To James Wilson
Head Quarters [Valley Forge] 23d Jany 1778
I have received your favor of the 11th Instant. Captain Smith obtain’d leave of Absence some time ago, & I understand is gone to Baltimore. If upon your Writing to him, he will return to Carlile, he has my permission to remain with you a short time, for the Settlement of your Business.1 I am Dear Sir your mo. Obedt Servant
LS, in John Fitzgerald’s writing, PHi: Washington Papers. GW signed the cover of the LS, which was addressed “To James Willson Esqr. Carlisle.”

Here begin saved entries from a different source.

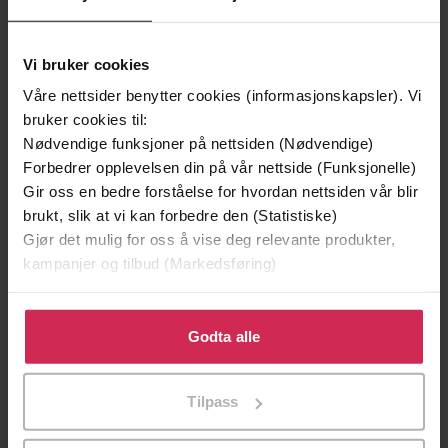
Vi bruker cookies
Våre nettsider benytter cookies (informasjonskapsler). Vi
bruker cookies til:
Nødvendige funksjoner på nettsiden (Nødvendige)
Forbedrer opplevelsen din på vår nettside (Funksjonelle)
Gir oss en bedre forståelse for hvordan nettsiden vår blir
brukt, slik at vi kan forbedre den (Statistiske)
Gjør det mulig for oss å vise deg relevante produkter,
kampanjer og tilbud (Markedsføring)
149,-
329,-
En lykkelig familie
Gater jeg har levd
Klikk på «Godta alle» for å gi oss ditt samtykke til å
Stian Hjelvin Andersen
Nikolai Torgersen
bruke cookies for alle disse formålene. Du kan også
Godta alle
EBOK
EBOK
tilpasse ditt samtykke til spesifikke formål ved å klikke
på «Tilpass». Du kan når som helst trekke tilbake eller
Tilpass
endre ditt samtykke.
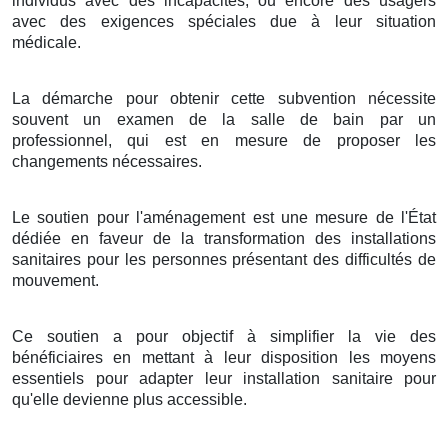
individus avec des incapacités, ou encore des usagers
avec des exigences spéciales due à leur situation
médicale.
La démarche pour obtenir cette subvention nécessite
souvent un examen de la salle de bain par un
professionnel, qui est en mesure de proposer les
changements nécessaires.
Le soutien pour l'aménagement est une mesure de l'État
dédiée en faveur de la transformation des installations
sanitaires pour les personnes présentant des difficultés de
mouvement.
Ce soutien a pour objectif à simplifier la vie des
bénéficiaires en mettant à leur disposition les moyens
essentiels pour adapter leur installation sanitaire pour
qu'elle devienne plus accessible.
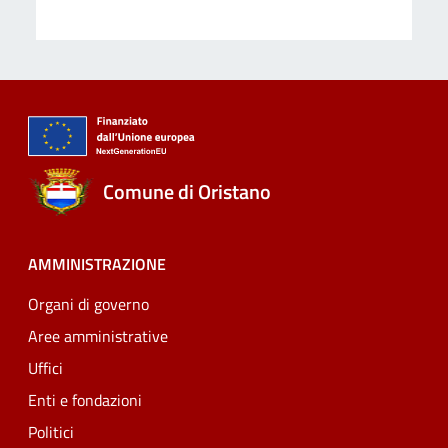
Comune di Oristano
AMMINISTRAZIONE
Organi di governo
Aree amministrative
Uffici
Enti e fondazioni
Politici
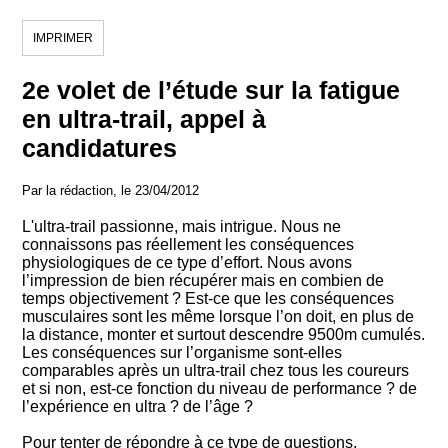
IMPRIMER
2e volet de l’étude sur la fatigue
en ultra-trail, appel à
candidatures
Par la rédaction, le 23/04/2012
L'ultra-trail passionne, mais intrigue. Nous ne
connaissons pas réellement les conséquences
physiologiques de ce type d’effort. Nous avons
l’impression de bien récupérer mais en combien de
temps objectivement ? Est-ce que les conséquences
musculaires sont les même lorsque l’on doit, en plus de
la distance, monter et surtout descendre 9500m cumulés.
Les conséquences sur l’organisme sont-elles
comparables après un ultra-trail chez tous les coureurs
et si non, est-ce fonction du niveau de performance ? de
l’expérience en ultra ? de l’âge ?
Pour tenter de répondre à ce type de questions,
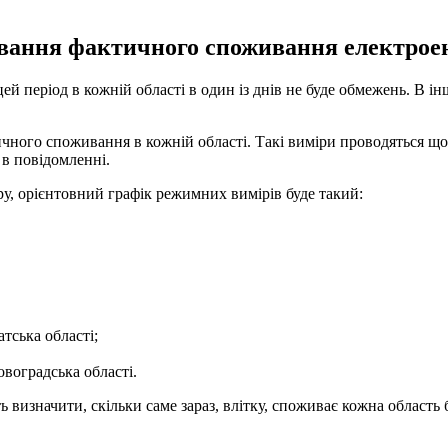
ання фактичного споживання електроенер
цей період в кожній області в один із днів не буде обмежень. В ін
чного споживання в кожній області. Такі виміри проводяться щор
в повідомленні.
ру, орієнтовний графік режимних вимірів буде такий:
тська області;
воградська області.
 визначити, скільки саме зараз, влітку, споживає кожна область 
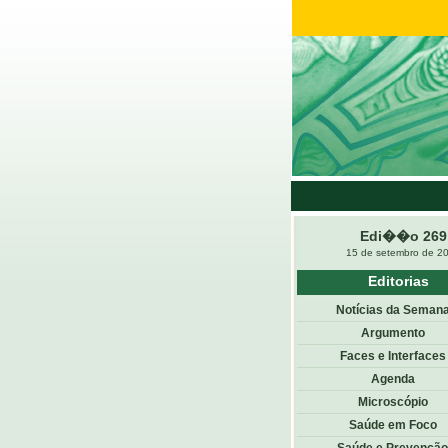
Edi��o 269
15 de setembro de 2
Editorias
Notícias da Seman
Argumento
Faces e Interfaces
Agenda
Microscópio
Saúde em Foco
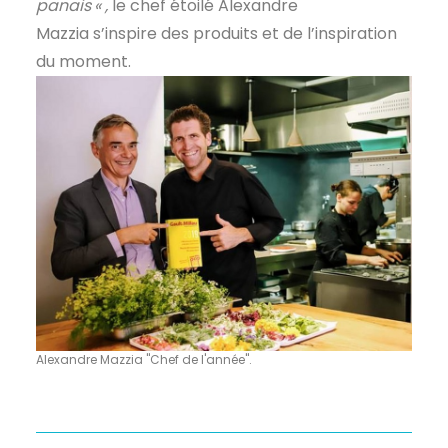
panais
« ,
le chef étoilé Alexandre
Mazzia s’inspire des produits et de l’inspiration
du moment.
Alexandre Mazzia "Chef de l'année".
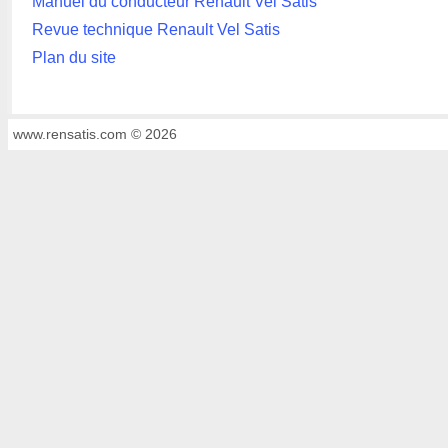
Manuel du conducteur Renault Vel Satis
Revue technique Renault Vel Satis
Plan du site
www.rensatis.com © 2026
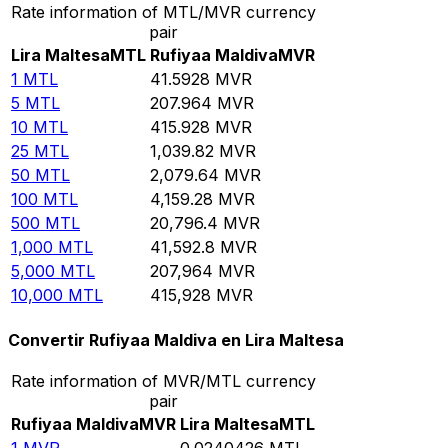
Rate information of MTL/MVR currency
pair
Lira Maltesa
MTL
Rufiyaa Maldiva
MVR
1
MTL
41.5928
MVR
5
MTL
207.964
MVR
10
MTL
415.928
MVR
25
MTL
1,039.82
MVR
50
MTL
2,079.64
MVR
100
MTL
4,159.28
MVR
500
MTL
20,796.4
MVR
1,000
MTL
41,592.8
MVR
5,000
MTL
207,964
MVR
10,000
MTL
415,928
MVR
Convertir Rufiyaa Maldiva en Lira Maltesa
Rate information of MVR/MTL currency
pair
Rufiyaa Maldiva
MVR
Lira Maltesa
MTL
1
MVR
0.0240426
MTL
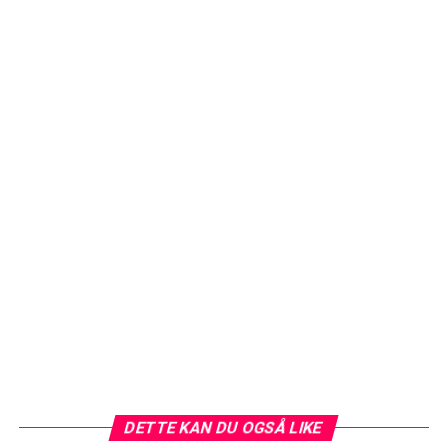
DETTE KAN DU OGSÅ LIKE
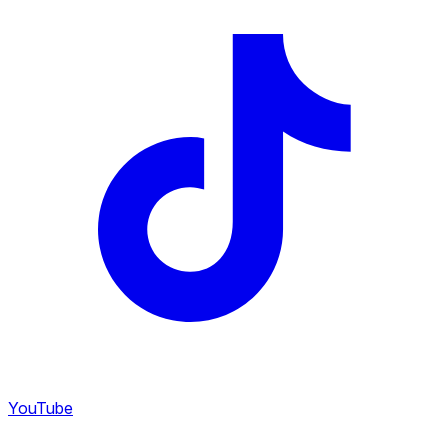
YouTube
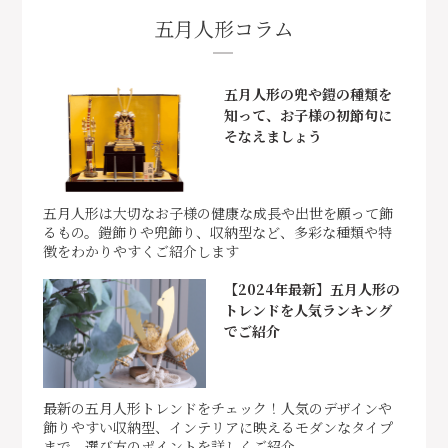
五月人形コラム
五月人形の兜や鎧の種類を
知って、お子様の初節句に
そなえましょう
五月人形は大切なお子様の健康な成長や出世を願って飾
るもの。鎧飾りや兜飾り、収納型など、多彩な種類や特
徴をわかりやすくご紹介します
【2024年最新】五月人形の
トレンドを人気ランキング
でご紹介
最新の五月人形トレンドをチェック！人気のデザインや
飾りやすい収納型、インテリアに映えるモダンなタイプ
まで、選び方のポイントを詳しくご紹介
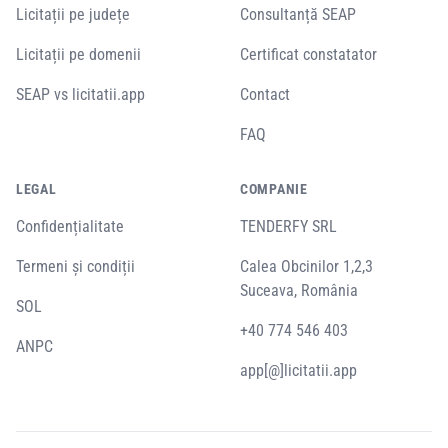
Licitații pe județe
Consultanță SEAP
Licitații pe domenii
Certificat constatator
SEAP vs licitatii.app
Contact
FAQ
LEGAL
COMPANIE
Confidențialitate
TENDERFY SRL
Termeni și condiții
Calea Obcinilor 1,2,3
Suceava, România
SOL
+40 774 546 403
ANPC
app[@]licitatii.app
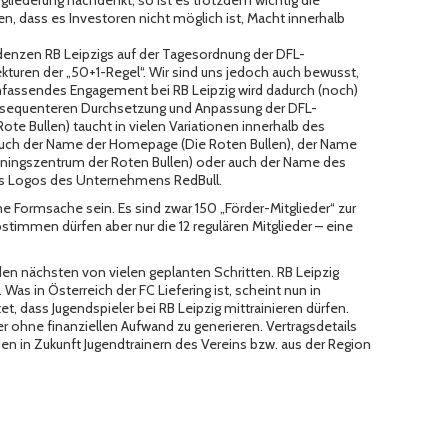
sgliederung nachdenkt, so ist es trotzdem wichtig die
en, dass es Investoren nicht möglich ist, Macht innerhalb
denzen RB Leipzigs auf der Tagesordnung der DFL-
kturen der „50+1-Regel“. Wir sind uns jedoch auch bewusst,
llumfassendes Engagement bei RB Leipzig wird dadurch (noch)
nsequenteren Durchsetzung und Anpassung der DFL-
te Bullen) taucht in vielen Variationen innerhalb des
 auch der Name der Homepage (Die Roten Bullen), der Name
ningszentrum der Roten Bullen) oder auch der Name des
es Logos des Unternehmens RedBull.
ne Formsache sein. Es sind zwar 150 „Förder-Mitglieder“ zur
timmen dürfen aber nur die 12 regulären Mitglieder – eine
den nächsten von vielen geplanten Schritten. RB Leipzig
Was in Österreich der FC Liefering ist, scheint nun in
 dass Jugendspieler bei RB Leipzig mittrainieren dürfen.
er ohne finanziellen Aufwand zu generieren. Vertragsdetails
en in Zukunft Jugendtrainern des Vereins bzw. aus der Region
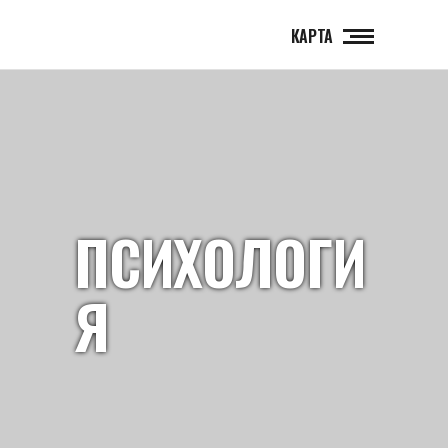
КАРТА
ПСИХОЛОГИ
Я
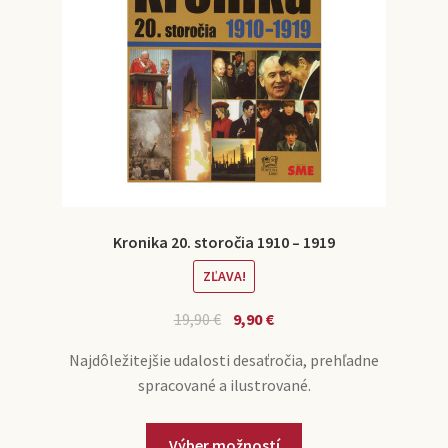
Kronika 20. storočia 1910 – 1919
ZĽAVA!
19,90
€
9,90
€
Najdôležitejšie udalosti desaťročia, prehľadne
spracované a ilustrované.
Výber možností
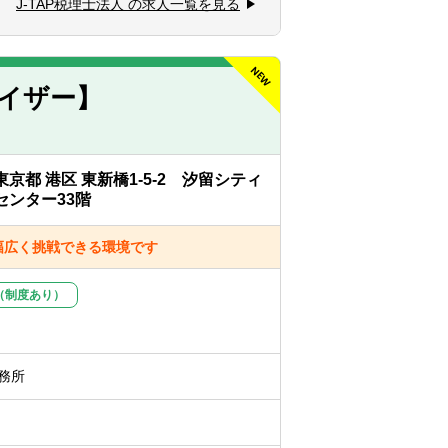
J-TAP税理士法人 の求人一覧を見る
援
イザー】
なります。
社いただく前提となり、慣れてきてから最
。
東京都 港区 東新橋1-5-2 汐留シティ
センター33階
幅広く挑戦できる環境です
（制度あり）
務所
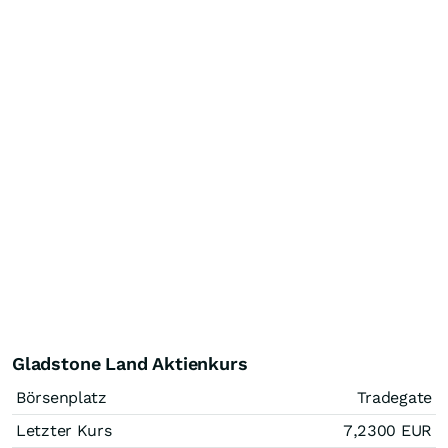
Gladstone Land Aktienkurs
Börsenplatz
Tradegate
Letzter Kurs
7,2300
EUR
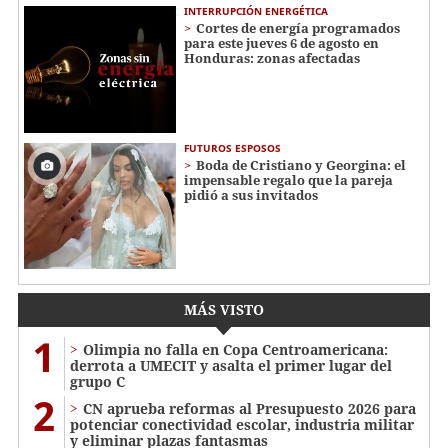
INTERRUPCIÓN ENERGÉTICA
Cortes de energía programados
para este jueves 6 de agosto en
Honduras: zonas afectadas
FUTUROS ESPOSOS
Boda de Cristiano y Georgina: el
impensable regalo que la pareja
pidió a sus invitados
MÁS VISTO
1
Olimpia no falla en Copa Centroamericana:
derrota a UMECIT y asalta el primer lugar del
grupo C
2
CN aprueba reformas al Presupuesto 2026 para
potenciar conectividad escolar, industria militar
y eliminar plazas fantasmas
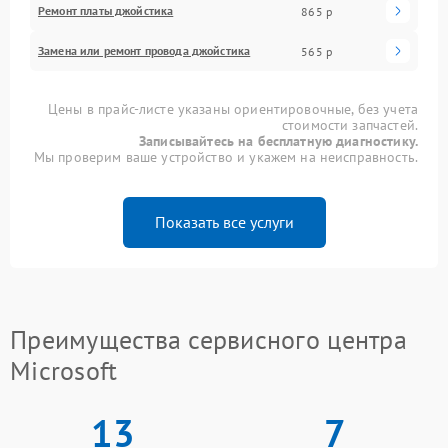
Ремонт платы джойстика
865 р
Замена или ремонт провода джойстика
565 р
Цены в прайс-листе указаны ориентировочные, без учета
стоимости запчастей.
Записывайтесь на бесплатную диагностику.
Мы проверим ваше устройство и укажем на неисправность.
Показать все услуги
Преимущества сервисного центра
Microsoft
13
7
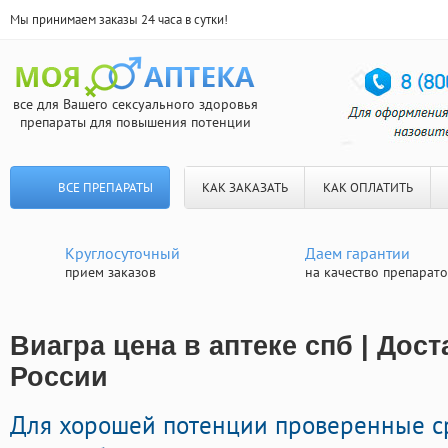
Мы принимаем заказы 24 часа в сутки!
все для Вашего сексуального здоровья
препараты для повышения потенции
ВСЕ ПРЕПАРАТЫ
КАК ЗАКАЗАТЬ
КАК ОПЛАТИТЬ
Круглосуточный
Даем гарантии
прием заказов
на качество препарат
Виагра цена в аптеке спб | Дос
России
Для хорошей потенции проверенные с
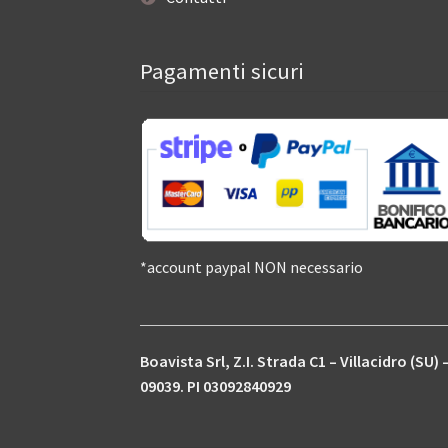
Pagamenti sicuri
*account paypal NON necessario
Boavista Srl, Z.I. Strada C1 – Villacidro (SU) 
09039. PI 03092840929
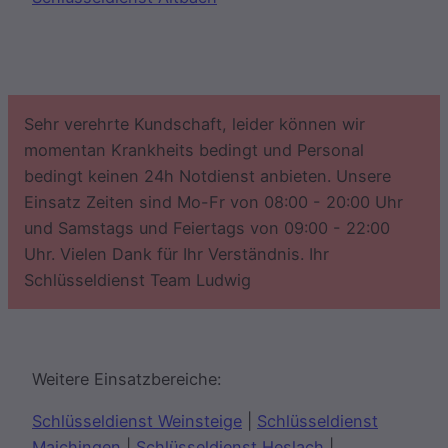
Sehr verehrte Kundschaft, leider können wir
momentan Krankheits bedingt und Personal
bedingt keinen 24h Notdienst anbieten. Unsere
Einsatz Zeiten sind Mo-Fr von 08:00 - 20:00 Uhr
und Samstags und Feiertags von 09:00 - 22:00
Uhr. Vielen Dank für Ihr Verständnis. Ihr
Schlüsseldienst Team Ludwig
Weitere Einsatzbereiche:
Schlüsseldienst Weinsteige
|
Schlüsseldienst
Maichingen
|
Schlüsseldienst Heslach
|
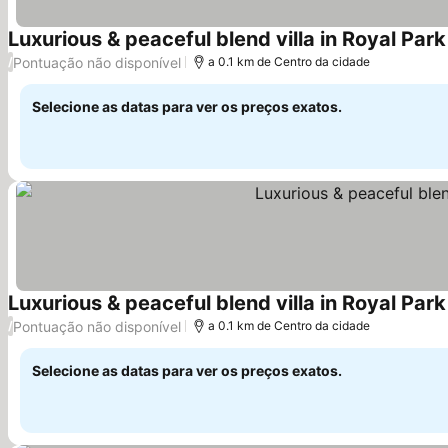
Luxurious & peaceful blend villa in Royal Par
Pontuação não disponível
/
a 0.1 km de Centro da cidade
Selecione as datas para ver os preços exatos.
Luxurious & peaceful blend villa in Royal Par
Pontuação não disponível
/
a 0.1 km de Centro da cidade
Selecione as datas para ver os preços exatos.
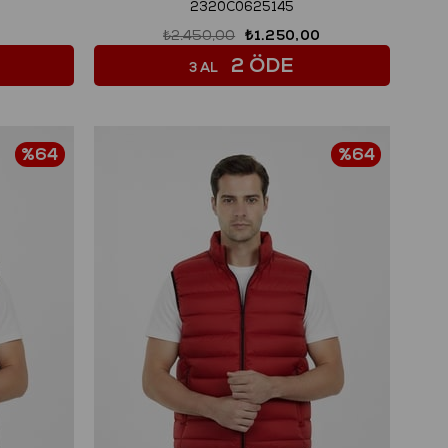
2320C0625145
₺2.450,00
₺1.250,00
2 ÖDE
3 AL
%64
%64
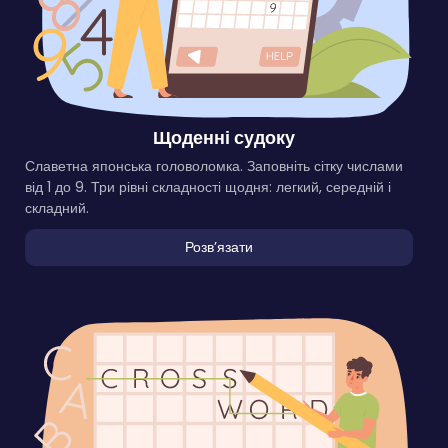
Щоденні судоку
Славетна японська головоломка. Заповніть сітку числами
від 1 до 9. Три рівні складності щодня: легкий, середній і
складний.
Розвʼязати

1. James Wilson (1742–1798) of Philadelphia, a signer of the Declaration of Independence, had been elected a delegate to the Continental Congress in May 1775. He was given leave of absence in May 1777 “to transact some private affairs,” and the Pennsylvania general assembly replaced Wilson as a delegate in September of that year (JCC description begins Worthington Chauncey Ford et al., eds. Journals of the Continental Congress, 1774-1789. 34 vols. Washington, D.C., 1904–37. description ends , 7:367, 8:746). In part because of political controversy related to his opposition to the Pennsylvania constitution, Wilson spent much of the winter of 1777–78 in Annapolis, Md., where he established a short-lived legal practice in addition to those he had established in Reading and Carlisle, Pennsylvania. In the summer of 1778 he returned to Philadelphia, where he gained notoriety as a counsel for Loyalists and as a land jobber, and in October 1779 an anti-Loyalist mob attacked his Philadelphia home, forcing him to barricade himself inside in what became known as the affair of “Fort Wilson.” Wilson returned as a delegate to Congress in 1783 and 1785–87, and he played an important role in the Constitutional Convention of 1787. GW appointed him an associate justice of the U.S. Supreme Court in 1789, a post that he held until his death. Wilson’s letter to GW of 11 Jan. 1778 has not been found, and “Captain Smith” has not been identified.